Helpdesk 101: How to Safeguard Access to the Admin Dashboard

Woman at computer with headphones

Historically, there were two roles in LastPass Enterprise: Admin and User. Admins were given complete access to and control over the admin dashboard, with the ability to manage users, edit policies, view reporting, and more. As you can see, that’s a lot of power for anyone designated as an admin!  

As we discussed in our recent Master Class, we soon realized that an all-or-nothing approach to admin access didn’t meet the needs of many organizations. What if the Finance department needed to view billing statements? Or what if the IT helpdesk staff needed to help employees with basic LastPass tickets? The challenge was giving key employees access to the information they needed to do their jobs – without giving them the ability to change policies, delete users, or potentially abuse LastPass admin powers. 

The Helpdesk role gives admins more flexibility 

To address this, we created the Helpdesk Admin role. With this role, permissions can be tailored to suit different departments and employee permission levels.  

For example, designate the helpdesk admin role to IT team members that handle day-to-day internal support tickets on password resets, without giving them access to all privileged information in the LastPass Enterprise admin dashboard. Or, select key team members to be admins so they can set security policies and provision new users as needed. 

Customizing Roles for IT Helpdesk 

LastPass Enterprise admins can create as many custom admin roles as needed by doing the following: 

  1. Log in and access the Admin Console at https://lastpass.com/company/#!/dashboard. 
  2. Go to Advanced Options > Roles > Add Role. 
  3. Fill in the “Role Name” and “Role Description” fields. 
  4. Check the box(es) to enable your desired permissions for this role in the “Allow Permission Tree” section. 
  5. Click Add when finished.  

Now permissions better reflect the needs of your organization. You don’t need to choose between giving someone access to everything, or nothing at all. 

Helpdesk Admin – Restricted Admin Policy 

We recently added a new policy specifically with helpdesk staff in mind. This policy is intended for the least-privileged admin tasked with day-to-day management of LastPass and supporting employees with their IT questions.  

With this policy, you can give your helpdesk staff the ability to reset user’s master passwords, reset multifactor authentication, and access users and group pages within the admin dashboard. You decide the level of permissions they need.  

You can restrict their level of Admin Console access by enabling the “Helpdesk Admin – Restricted Administrator” policy in the Policies tab of the Admin Console, and selecting one of the following configurations: 

  1. Only allows Reset Master Password for users (also requires enabling the “Super Admin – Master Password Reset” policy) 
  2. Only allows the following actions: 
  3. Reset Master Password for users (also requires enabling the “Super Admin – Master Password Reset” policy) 
  4. Disable Multifactor Authentication for users 
  5. Only allows management of the Users page 
  6. Only allows management of the Users and Groups pages 

Your organization, your admin permissions 

Ultimately, more granular control over admin permissions means better security and improved oversight of LastPass in your organization.

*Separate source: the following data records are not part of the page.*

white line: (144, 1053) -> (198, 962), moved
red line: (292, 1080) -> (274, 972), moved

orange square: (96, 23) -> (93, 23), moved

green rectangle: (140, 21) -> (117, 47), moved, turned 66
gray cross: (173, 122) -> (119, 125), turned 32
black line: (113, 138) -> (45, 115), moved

You’ll ensure that employees, especially IT helpdesk staff, can focus on getting their work done, while you can feel confident that their access to LastPass is appropriate and secure. 

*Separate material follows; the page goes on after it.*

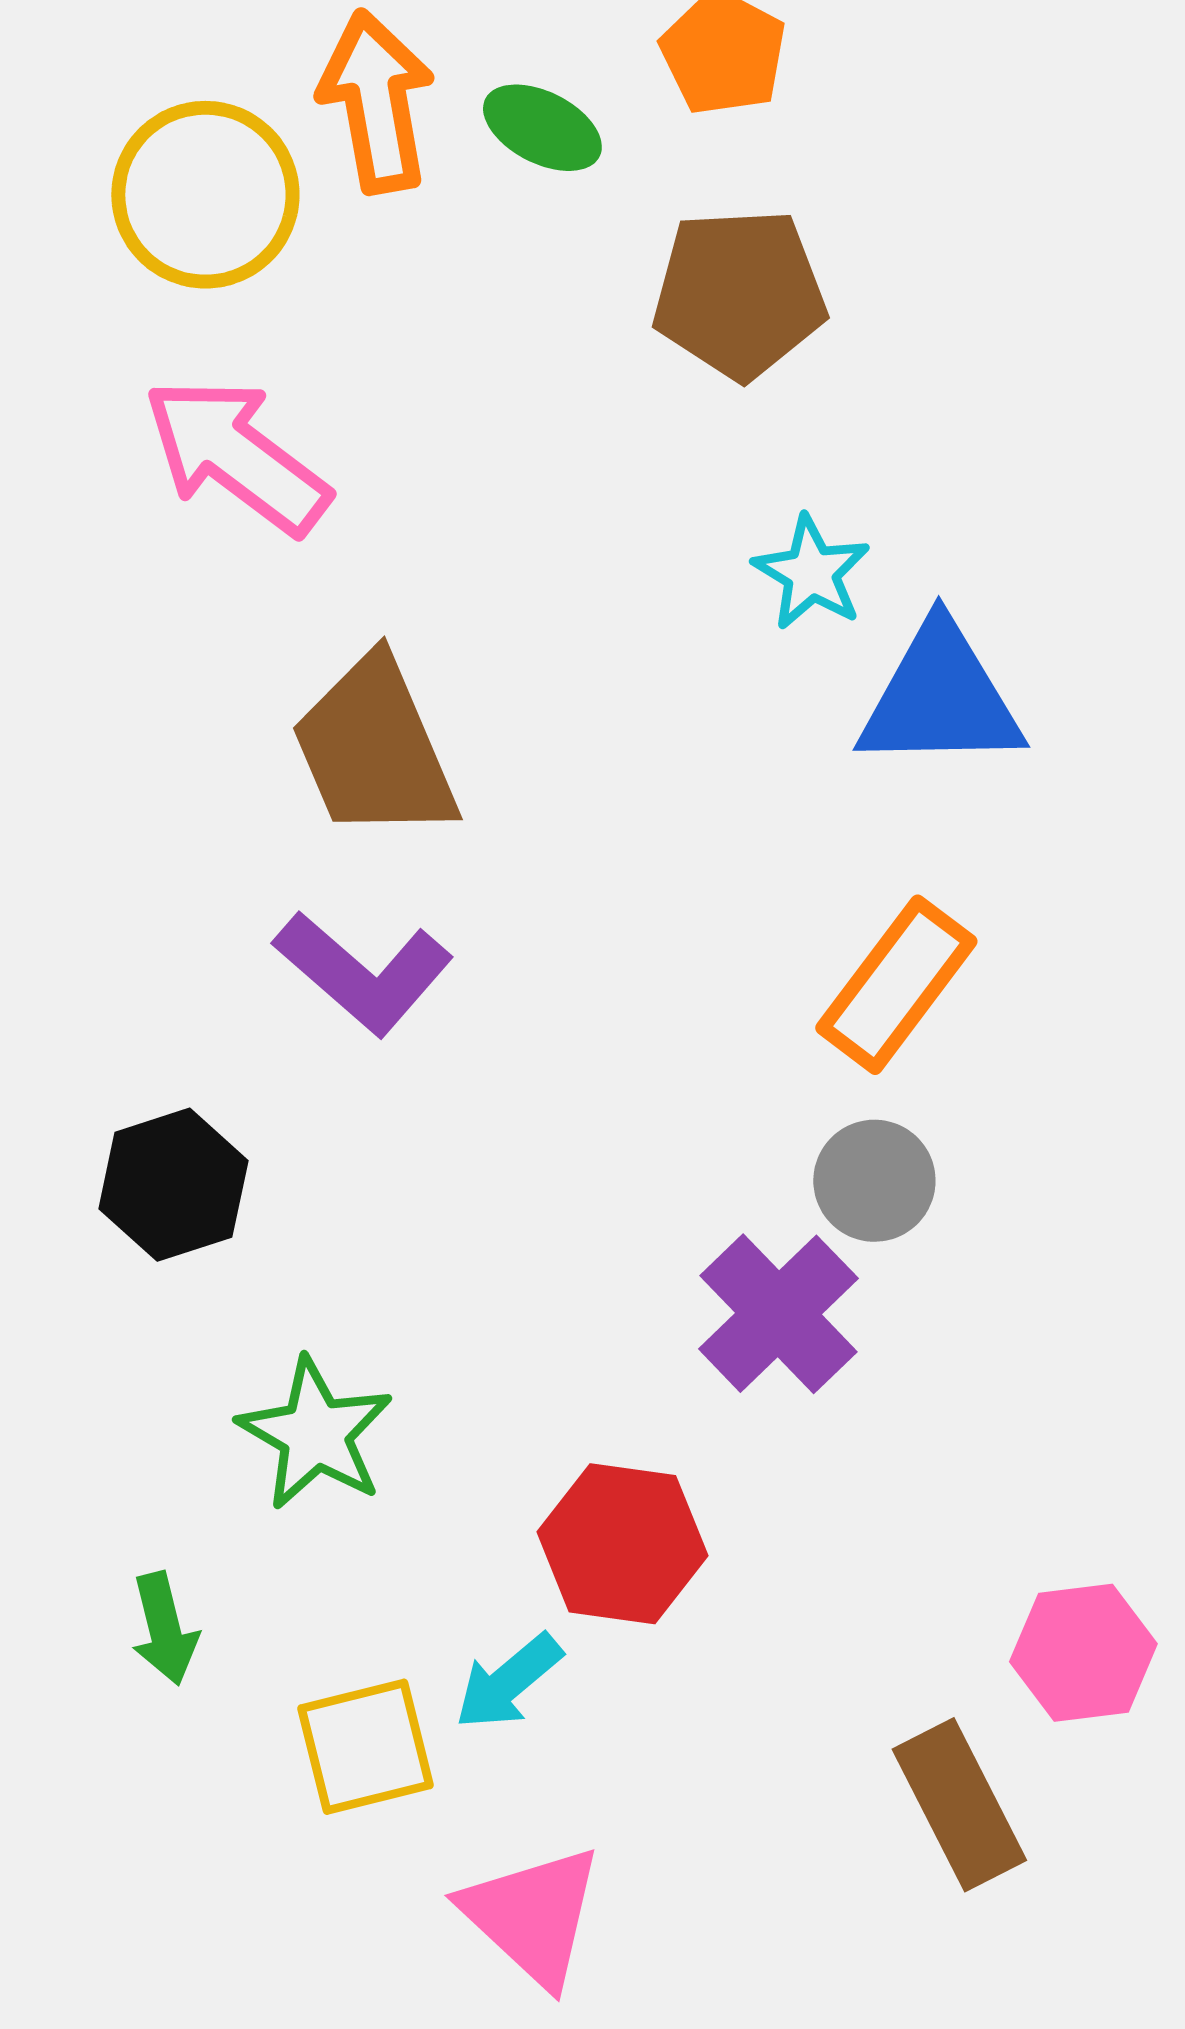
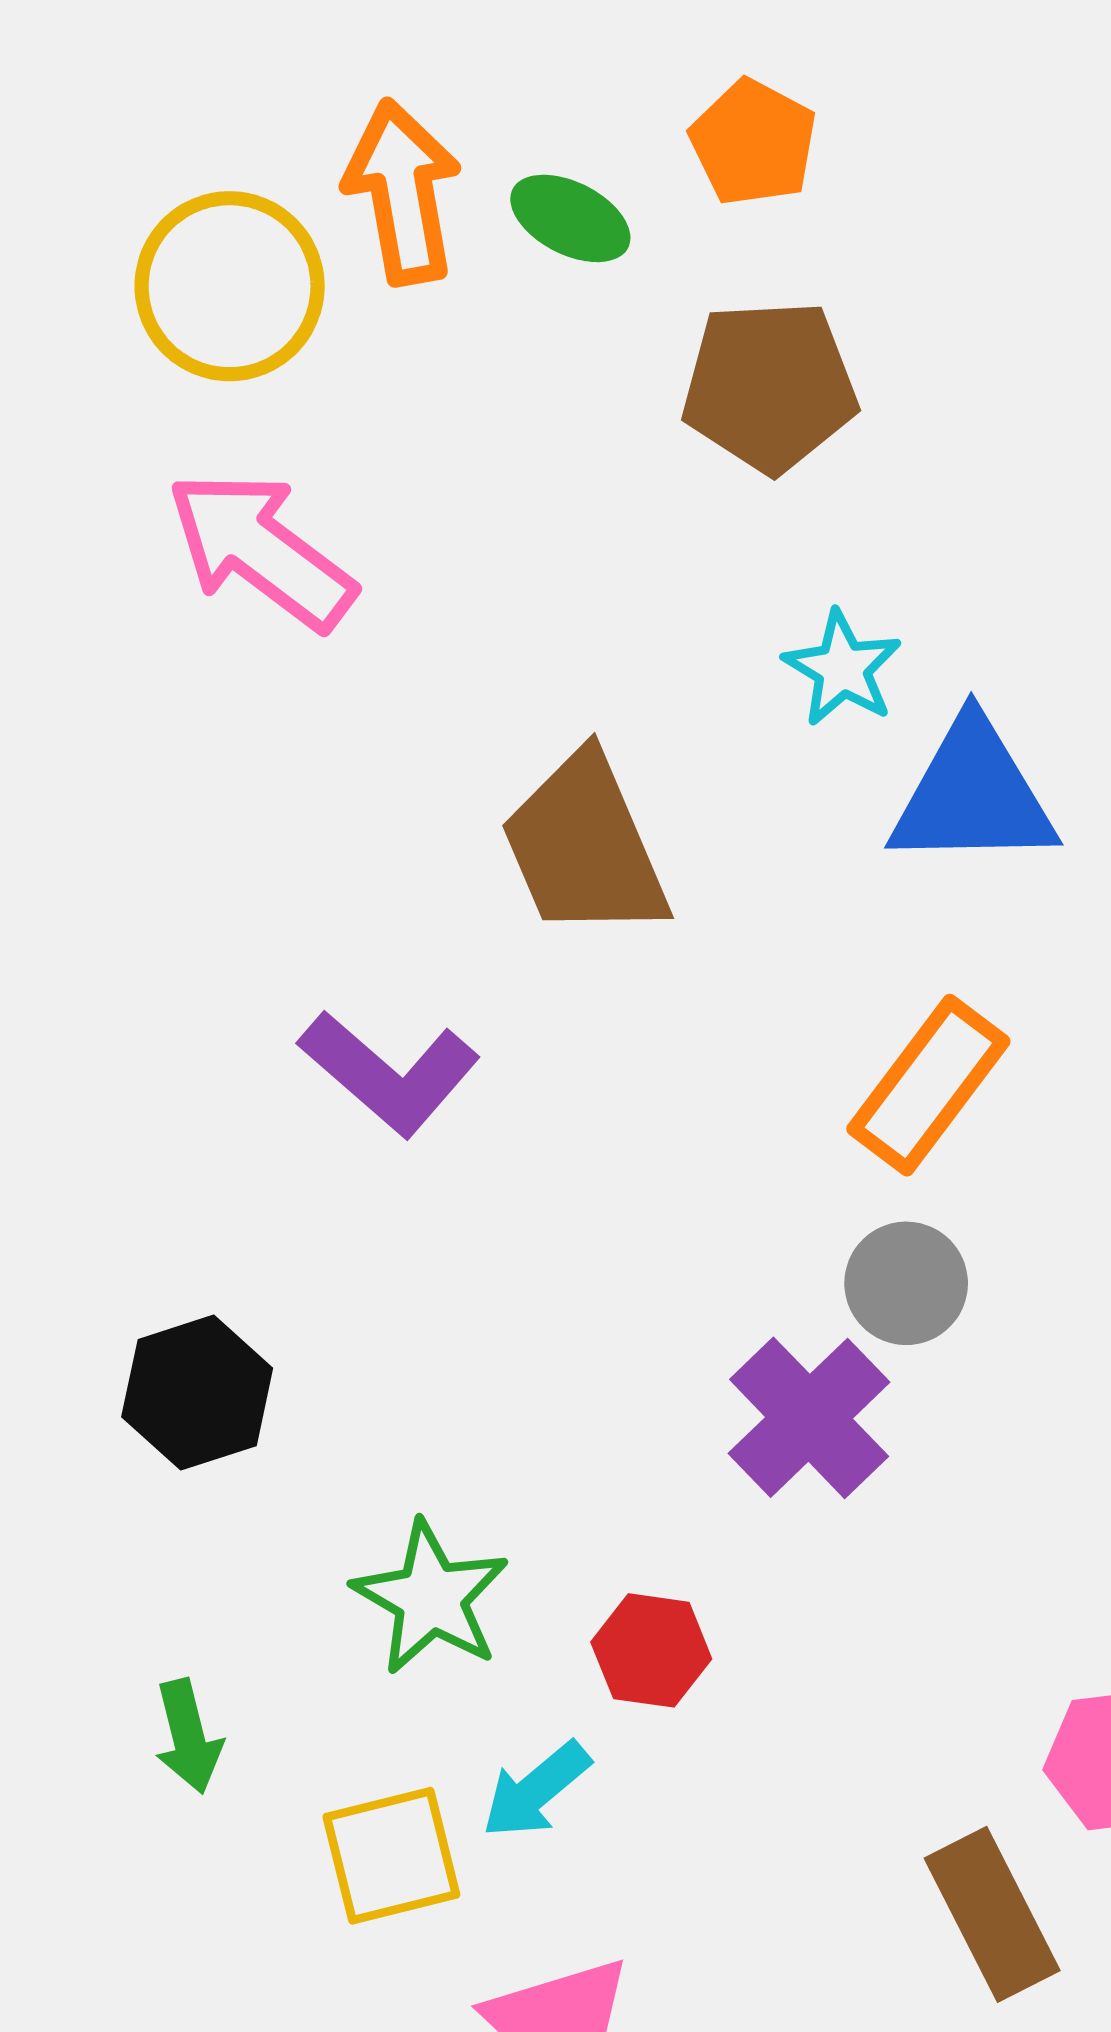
brown trapezoid: (374, 749) -> (585, 846), moved
black hexagon: (173, 1185) -> (197, 1393), moved
green star: (315, 1434) -> (431, 1598), moved
red hexagon: (622, 1544) -> (651, 1650), size x0.7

If you’re looking for more tips and best practices for empowering your IT helpdesk staff, be sure to check out the recording of our recent LastPass Enterprise Master Class! 

4 Comments

  • Ron Kessler says:

    When I am looking for a password, I am first asker for the Master Password, which I Do Not always remember. I am 86 years old! Can I do away with that requirement?

    • Amber Steel says:

      The master password is currently required, but if you can select the option to “remember password” so you don’t have to type it when using LastPass. We don’t recommend this because it’s more likely you’ll forget your master password, but you can certainly us it if it helps.

  • Mohd Arif says:

    I am long time lastpass user, in the most recent GUI facing lot’s of issue related to form filling section, yes I know, user can create custom form, I created right way but not able to set hotkey and when We fill form manully then web address text field only fill “https” not the complete url like which we set manually on the custom field, second thing is form are not fill by the hotkey, and if we create one custom form then we can not choose in General>Default Form Fill place.. That’s why I am looking alternative of lastpass…

    • Amber Steel says:

      Thanks for the feedback, we’ve passed it to the product team for their consideration. We do have several improvements on the way in the next few weeks after we received feedback from users on the new release!